[Dataset entries]
════════════════

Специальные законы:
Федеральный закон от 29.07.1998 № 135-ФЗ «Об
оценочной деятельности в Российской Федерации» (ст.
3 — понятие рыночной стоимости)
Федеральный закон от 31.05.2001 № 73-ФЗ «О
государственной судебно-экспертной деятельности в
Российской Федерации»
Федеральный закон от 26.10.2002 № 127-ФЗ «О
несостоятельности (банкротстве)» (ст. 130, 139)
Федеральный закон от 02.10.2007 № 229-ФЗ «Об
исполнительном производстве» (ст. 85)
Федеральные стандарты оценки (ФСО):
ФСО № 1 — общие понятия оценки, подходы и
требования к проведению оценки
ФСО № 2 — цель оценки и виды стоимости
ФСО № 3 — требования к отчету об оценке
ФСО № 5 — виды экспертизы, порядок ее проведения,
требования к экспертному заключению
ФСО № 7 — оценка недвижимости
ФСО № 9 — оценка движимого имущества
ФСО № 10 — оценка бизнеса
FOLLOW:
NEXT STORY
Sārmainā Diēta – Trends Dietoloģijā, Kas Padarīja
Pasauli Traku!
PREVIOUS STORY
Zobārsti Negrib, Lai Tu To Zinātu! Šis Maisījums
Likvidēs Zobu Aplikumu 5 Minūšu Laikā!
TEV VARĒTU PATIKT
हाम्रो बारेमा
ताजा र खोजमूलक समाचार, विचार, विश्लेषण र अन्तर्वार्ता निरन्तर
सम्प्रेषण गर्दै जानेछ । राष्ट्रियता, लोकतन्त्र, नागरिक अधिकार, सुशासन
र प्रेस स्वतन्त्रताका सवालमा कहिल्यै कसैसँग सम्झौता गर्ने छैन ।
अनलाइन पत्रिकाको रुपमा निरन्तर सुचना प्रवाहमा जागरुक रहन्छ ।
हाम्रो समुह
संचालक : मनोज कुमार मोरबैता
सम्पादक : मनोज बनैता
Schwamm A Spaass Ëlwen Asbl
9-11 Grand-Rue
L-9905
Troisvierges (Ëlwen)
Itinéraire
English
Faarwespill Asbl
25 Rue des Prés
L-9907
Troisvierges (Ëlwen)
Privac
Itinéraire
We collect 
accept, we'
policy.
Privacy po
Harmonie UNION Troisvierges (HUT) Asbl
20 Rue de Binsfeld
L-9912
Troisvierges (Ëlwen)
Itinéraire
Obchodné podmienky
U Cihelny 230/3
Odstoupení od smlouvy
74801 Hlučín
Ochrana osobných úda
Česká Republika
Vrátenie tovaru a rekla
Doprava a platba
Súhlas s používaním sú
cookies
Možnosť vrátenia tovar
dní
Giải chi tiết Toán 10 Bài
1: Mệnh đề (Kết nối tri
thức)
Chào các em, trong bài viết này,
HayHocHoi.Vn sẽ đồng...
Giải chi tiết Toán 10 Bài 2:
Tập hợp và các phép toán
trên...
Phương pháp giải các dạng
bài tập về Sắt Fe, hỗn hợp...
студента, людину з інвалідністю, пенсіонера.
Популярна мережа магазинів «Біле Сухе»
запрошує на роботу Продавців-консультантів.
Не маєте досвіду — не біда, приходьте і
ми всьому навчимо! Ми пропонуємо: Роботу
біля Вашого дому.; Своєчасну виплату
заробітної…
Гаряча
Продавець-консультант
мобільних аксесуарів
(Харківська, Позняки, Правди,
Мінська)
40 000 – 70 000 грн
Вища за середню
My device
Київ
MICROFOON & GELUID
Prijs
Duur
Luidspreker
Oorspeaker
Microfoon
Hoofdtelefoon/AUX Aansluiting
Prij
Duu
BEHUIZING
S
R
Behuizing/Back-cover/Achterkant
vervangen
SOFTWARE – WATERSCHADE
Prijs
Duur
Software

════════════════

*What you will do*
Only the lines containing "оценка" are needed; copy each of them from the data.

*Exercise solution*
ФСО № 7 — оценка недвижимости
ФСО № 9 — оценка движимого имущества
ФСО № 10 — оценка бизнеса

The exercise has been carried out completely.